Sharepoint Data Extraction¶
Retrieves files and pages from a SharePoint site, extracts their content (e.g., text from PDFs, DOCX), and outputs a DataFrame with metadata and content. Designed as the starting node in a PySpark workflow, requiring no input DataFrame.
Output¶
A DataFrame with columns: file_name (string), file_type (string), share_point_url (string), content (string).
Type¶
pyspark
Class¶
fire.nodes.gai.NodeSharepointLoader
Fields¶
Name |
Title |
Description |
|---|---|---|
sharePointConnection |
SharePoint Connection |
Connection details for the SharePoint API, including tenant_id, client_id, client_secret, and sharepoint_url (e.g., https://example.sharepoint.com/sites/SparkflowsProject). |
performance |
Advanced |
|
start_time |
Start Time |
Optional start time for filtering files/pages by lastModifiedDateTime (format: ‘YYYY-MM-DD HH:MM:SS’ or ISO 8601, e.g., ‘2025-07-03 02:05:43’ or ‘2025-07-03T02:05:43Z’). Assumes UTC if no timezone is specified. |
end_time |
End Time |
Optional end time for filtering files/pages by lastModifiedDateTime (format: ‘YYYY-MM-DD HH:MM:SS’ or ISO 8601, e.g., ‘2025-07-04 23:59:59’ or ‘2025-07-04T23:59:59Z’). Assumes UTC if no timezone is specified. |
Details¶
SharePoint Data Extraction Node Details¶
The SharePoint Data Extraction node retrieves files and pages from a SharePoint site, extracts their content (e.g., text from PDFs, DOCX, or SharePoint pages), and outputs the data as a DataFrame. The node connects to a SharePoint instance using Microsoft Graph API, fetches files and pages modified within a specified time range, and provides metadata and extracted content, making it ideal for integrating SharePoint data into data processing pipelines.
SharePoint Connection:
Specifies the connection details for the SharePoint API, including:
tenant_id: The Azure AD tenant ID for authentication.
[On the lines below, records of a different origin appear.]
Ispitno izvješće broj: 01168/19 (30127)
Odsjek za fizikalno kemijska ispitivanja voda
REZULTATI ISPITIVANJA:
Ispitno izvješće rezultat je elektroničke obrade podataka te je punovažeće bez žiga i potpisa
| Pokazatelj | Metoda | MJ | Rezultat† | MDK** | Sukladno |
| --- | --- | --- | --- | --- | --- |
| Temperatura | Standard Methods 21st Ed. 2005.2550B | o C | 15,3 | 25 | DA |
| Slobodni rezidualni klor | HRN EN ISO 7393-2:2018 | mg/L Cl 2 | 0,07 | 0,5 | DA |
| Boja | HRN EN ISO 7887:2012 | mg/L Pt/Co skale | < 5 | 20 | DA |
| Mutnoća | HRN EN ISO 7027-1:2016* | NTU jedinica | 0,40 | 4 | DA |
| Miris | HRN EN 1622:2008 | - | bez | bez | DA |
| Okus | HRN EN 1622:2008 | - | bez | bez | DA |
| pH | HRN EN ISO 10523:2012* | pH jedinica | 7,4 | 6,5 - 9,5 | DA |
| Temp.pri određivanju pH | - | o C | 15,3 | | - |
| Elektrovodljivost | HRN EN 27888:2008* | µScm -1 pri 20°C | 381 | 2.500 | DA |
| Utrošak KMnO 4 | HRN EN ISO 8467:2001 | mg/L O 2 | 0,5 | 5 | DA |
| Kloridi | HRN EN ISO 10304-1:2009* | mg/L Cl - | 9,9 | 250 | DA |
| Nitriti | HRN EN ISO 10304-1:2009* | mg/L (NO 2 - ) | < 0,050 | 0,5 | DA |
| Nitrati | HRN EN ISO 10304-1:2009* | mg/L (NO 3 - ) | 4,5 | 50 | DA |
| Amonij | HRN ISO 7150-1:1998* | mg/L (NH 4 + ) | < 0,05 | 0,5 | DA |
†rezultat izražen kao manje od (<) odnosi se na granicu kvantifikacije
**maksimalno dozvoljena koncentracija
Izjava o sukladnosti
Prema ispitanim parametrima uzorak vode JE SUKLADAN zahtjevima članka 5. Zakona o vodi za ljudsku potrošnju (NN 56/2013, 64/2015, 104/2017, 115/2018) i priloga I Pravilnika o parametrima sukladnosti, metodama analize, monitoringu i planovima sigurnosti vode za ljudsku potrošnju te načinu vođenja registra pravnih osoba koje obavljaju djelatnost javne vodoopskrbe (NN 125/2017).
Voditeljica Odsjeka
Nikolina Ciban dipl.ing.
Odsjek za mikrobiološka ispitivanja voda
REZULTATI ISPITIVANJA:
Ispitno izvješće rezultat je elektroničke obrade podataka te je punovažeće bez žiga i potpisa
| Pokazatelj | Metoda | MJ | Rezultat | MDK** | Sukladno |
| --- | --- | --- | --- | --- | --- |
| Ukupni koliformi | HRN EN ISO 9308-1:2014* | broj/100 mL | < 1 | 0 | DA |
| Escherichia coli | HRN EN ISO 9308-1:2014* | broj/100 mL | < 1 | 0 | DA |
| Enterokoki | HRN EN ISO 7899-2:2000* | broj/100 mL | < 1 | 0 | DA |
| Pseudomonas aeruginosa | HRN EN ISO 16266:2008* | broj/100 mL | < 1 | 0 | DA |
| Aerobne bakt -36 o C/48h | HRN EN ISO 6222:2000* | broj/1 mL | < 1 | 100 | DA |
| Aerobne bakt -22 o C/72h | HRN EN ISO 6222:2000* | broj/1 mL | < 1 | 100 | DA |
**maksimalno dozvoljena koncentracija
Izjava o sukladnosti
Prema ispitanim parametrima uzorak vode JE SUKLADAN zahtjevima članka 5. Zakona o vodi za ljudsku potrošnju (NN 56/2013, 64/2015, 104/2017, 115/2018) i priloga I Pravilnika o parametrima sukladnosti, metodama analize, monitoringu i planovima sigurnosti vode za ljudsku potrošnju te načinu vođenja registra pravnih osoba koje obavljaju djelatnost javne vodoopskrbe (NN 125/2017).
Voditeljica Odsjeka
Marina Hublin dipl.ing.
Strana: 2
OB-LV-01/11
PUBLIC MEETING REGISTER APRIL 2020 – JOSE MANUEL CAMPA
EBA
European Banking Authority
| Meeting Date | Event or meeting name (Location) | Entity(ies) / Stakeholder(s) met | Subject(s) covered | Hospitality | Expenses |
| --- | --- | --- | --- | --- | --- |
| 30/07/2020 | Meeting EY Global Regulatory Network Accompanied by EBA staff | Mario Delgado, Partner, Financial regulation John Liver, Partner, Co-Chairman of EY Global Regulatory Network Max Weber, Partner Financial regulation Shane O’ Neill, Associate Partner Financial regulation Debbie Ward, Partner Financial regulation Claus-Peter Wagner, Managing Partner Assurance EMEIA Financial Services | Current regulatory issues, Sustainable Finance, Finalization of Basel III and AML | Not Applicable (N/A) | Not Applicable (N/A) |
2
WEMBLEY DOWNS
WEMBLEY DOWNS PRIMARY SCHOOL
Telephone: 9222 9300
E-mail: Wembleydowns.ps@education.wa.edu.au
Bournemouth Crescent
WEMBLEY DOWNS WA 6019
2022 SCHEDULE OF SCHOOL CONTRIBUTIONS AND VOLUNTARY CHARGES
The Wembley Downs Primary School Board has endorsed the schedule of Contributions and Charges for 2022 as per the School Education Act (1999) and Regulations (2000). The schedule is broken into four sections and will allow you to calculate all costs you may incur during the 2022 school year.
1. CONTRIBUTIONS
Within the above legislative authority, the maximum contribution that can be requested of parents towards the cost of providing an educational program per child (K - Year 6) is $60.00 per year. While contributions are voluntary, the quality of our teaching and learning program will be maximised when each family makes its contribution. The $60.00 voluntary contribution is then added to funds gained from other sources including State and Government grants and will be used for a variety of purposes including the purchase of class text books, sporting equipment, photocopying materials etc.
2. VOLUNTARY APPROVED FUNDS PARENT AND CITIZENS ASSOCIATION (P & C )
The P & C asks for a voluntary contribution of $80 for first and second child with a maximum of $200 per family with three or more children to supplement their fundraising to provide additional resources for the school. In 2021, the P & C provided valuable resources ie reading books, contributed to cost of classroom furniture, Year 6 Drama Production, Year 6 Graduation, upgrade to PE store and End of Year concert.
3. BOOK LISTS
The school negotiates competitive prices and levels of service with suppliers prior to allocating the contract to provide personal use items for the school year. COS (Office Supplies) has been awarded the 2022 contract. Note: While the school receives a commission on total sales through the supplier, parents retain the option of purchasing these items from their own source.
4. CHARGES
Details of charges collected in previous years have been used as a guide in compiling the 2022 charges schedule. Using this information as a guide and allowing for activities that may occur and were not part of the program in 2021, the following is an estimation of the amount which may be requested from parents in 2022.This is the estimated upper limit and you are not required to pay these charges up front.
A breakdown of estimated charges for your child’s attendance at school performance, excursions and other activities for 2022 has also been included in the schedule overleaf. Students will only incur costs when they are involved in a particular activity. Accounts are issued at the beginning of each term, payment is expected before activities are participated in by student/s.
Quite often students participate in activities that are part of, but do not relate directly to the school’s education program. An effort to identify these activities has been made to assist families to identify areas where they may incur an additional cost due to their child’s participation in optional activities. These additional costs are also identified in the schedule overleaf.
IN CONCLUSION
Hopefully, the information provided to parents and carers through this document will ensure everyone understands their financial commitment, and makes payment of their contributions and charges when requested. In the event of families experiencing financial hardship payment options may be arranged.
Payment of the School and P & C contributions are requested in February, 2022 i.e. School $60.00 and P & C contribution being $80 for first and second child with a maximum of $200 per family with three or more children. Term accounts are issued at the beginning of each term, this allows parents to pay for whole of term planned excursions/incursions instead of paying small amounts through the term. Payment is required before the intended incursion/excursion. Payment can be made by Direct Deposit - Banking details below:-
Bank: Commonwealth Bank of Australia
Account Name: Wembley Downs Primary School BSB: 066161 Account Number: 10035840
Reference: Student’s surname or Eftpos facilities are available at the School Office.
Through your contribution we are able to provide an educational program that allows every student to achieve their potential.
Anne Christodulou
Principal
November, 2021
client_id: The client ID of the registered application in Azure AD.
client_secret: The client secret for the registered application.
sharepoint_url: The URL of the SharePoint site (e.g., https://example.sharepoint.com/sites/SparkflowsProject).
These parameters are required to authenticate and access the SharePoint instance.
Start Time:
Optional timestamp to filter files and pages by their lastModifiedDateTime. Only items modified after this time are retrieved. Supported formats are:
YYYY-MM-DD HH:MM:SS (e.g., “2025-07-03 02:05:43”, assumed UTC).
ISO 8601 (e.g., “2025-07-03T02:05:43Z” or “2025-07-03T02:05:43+00:00”).
If not specified, the node uses the last run’s timestamp for subsequent runs (Change Data Capture) or no lower bound for the first run.
End Time:
Optional timestamp to filter files and pages by their lastModifiedDateTime. Only items modified before or at this time are retrieved. Supported formats are:
YYYY-MM-DD HH:MM:SS (e.g., “2025-07-04 23:59:59”, assumed UTC).
ISO 8601 (e.g., “2025-07-04T23:59:59Z” or “2025-07-04T23:59:59+00:00”).
If not specified, no upper time bound is applied.
Output:
The node outputs a DataFrame with the following columns:
file_name: The name of the file or page retrieved from SharePoint (string).
file_type: The type of the item (e.g., “pdf”, “docx”, “page” for SharePoint pages) (string).
share_point_url: The URL of the file or page in the SharePoint instance (string).
content: The extracted content from the file or page (e.g., text from PDFs, DOCX, or SharePoint page web parts) (string).